Records to use —
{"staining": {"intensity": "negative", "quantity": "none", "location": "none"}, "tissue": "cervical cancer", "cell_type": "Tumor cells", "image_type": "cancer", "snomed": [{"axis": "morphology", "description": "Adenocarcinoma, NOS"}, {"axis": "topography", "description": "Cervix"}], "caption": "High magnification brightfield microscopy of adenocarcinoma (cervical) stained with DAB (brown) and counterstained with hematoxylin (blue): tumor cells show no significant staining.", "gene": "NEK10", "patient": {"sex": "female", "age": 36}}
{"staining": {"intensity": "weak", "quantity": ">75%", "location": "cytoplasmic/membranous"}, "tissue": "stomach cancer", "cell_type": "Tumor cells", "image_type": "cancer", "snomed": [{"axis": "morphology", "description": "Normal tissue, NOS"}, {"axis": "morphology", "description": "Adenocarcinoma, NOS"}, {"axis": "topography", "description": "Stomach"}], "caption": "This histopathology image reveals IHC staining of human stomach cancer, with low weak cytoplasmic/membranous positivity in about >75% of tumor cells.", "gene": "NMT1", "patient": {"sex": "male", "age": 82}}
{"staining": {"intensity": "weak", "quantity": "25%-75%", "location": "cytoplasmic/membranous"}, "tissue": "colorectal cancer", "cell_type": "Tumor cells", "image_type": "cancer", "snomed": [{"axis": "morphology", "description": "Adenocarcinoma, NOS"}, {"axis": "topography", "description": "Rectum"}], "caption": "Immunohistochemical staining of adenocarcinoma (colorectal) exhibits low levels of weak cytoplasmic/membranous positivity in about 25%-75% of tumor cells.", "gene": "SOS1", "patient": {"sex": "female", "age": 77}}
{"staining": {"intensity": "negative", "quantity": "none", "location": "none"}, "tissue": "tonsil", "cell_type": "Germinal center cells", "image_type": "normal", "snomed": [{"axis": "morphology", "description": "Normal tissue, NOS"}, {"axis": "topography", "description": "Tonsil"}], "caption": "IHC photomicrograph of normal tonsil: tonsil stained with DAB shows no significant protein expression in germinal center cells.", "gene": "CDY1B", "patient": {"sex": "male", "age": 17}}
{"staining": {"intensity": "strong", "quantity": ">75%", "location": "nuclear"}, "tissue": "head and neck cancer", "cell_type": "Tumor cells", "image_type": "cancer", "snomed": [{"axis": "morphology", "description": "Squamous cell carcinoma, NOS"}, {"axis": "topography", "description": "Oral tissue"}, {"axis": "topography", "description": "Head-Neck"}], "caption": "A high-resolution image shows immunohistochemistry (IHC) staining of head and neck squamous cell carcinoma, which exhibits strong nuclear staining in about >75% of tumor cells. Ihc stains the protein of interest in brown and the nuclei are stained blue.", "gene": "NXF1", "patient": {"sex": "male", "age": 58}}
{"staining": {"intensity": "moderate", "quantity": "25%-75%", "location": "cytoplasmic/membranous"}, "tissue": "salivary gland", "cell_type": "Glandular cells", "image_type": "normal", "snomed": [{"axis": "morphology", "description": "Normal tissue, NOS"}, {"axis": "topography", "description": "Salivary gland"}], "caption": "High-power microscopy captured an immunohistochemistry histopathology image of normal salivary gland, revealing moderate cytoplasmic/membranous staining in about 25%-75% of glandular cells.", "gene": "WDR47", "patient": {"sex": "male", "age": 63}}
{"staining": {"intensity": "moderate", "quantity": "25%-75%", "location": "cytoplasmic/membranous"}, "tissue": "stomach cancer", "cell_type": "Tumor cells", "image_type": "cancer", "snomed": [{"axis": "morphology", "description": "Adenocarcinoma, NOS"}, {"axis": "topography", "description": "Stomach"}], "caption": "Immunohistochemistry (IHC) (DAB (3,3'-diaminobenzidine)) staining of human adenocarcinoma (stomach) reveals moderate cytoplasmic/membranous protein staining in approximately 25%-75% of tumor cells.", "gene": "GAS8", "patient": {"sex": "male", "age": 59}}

Exercise prompt — Return, from the entries, each line that holds "none".

Solution for this problem —
{"staining": {"intensity": "negative", "quantity": "none", "location": "none"}, "tissue": "cervical cancer", "cell_type": "Tumor cells", "image_type": "cancer", "snomed": [{"axis": "morphology", "description": "Adenocarcinoma, NOS"}, {"axis": "topography", "description": "Cervix"}], "caption": "High magnification brightfield microscopy of adenocarcinoma (cervical) stained with DAB (brown) and counterstained with hematoxylin (blue): tumor cells show no significant staining.", "gene": "NEK10", "patient": {"sex": "female", "age": 36}}
{"staining": {"intensity": "negative", "quantity": "none", "location": "none"}, "tissue": "tonsil", "cell_type": "Germinal center cells", "image_type": "normal", "snomed": [{"axis": "morphology", "description": "Normal tissue, NOS"}, {"axis": "topography", "description": "Tonsil"}], "caption": "IHC photomicrograph of normal tonsil: tonsil stained with DAB shows no significant protein expression in germinal center cells.", "gene": "CDY1B", "patient": {"sex": "male", "age": 17}}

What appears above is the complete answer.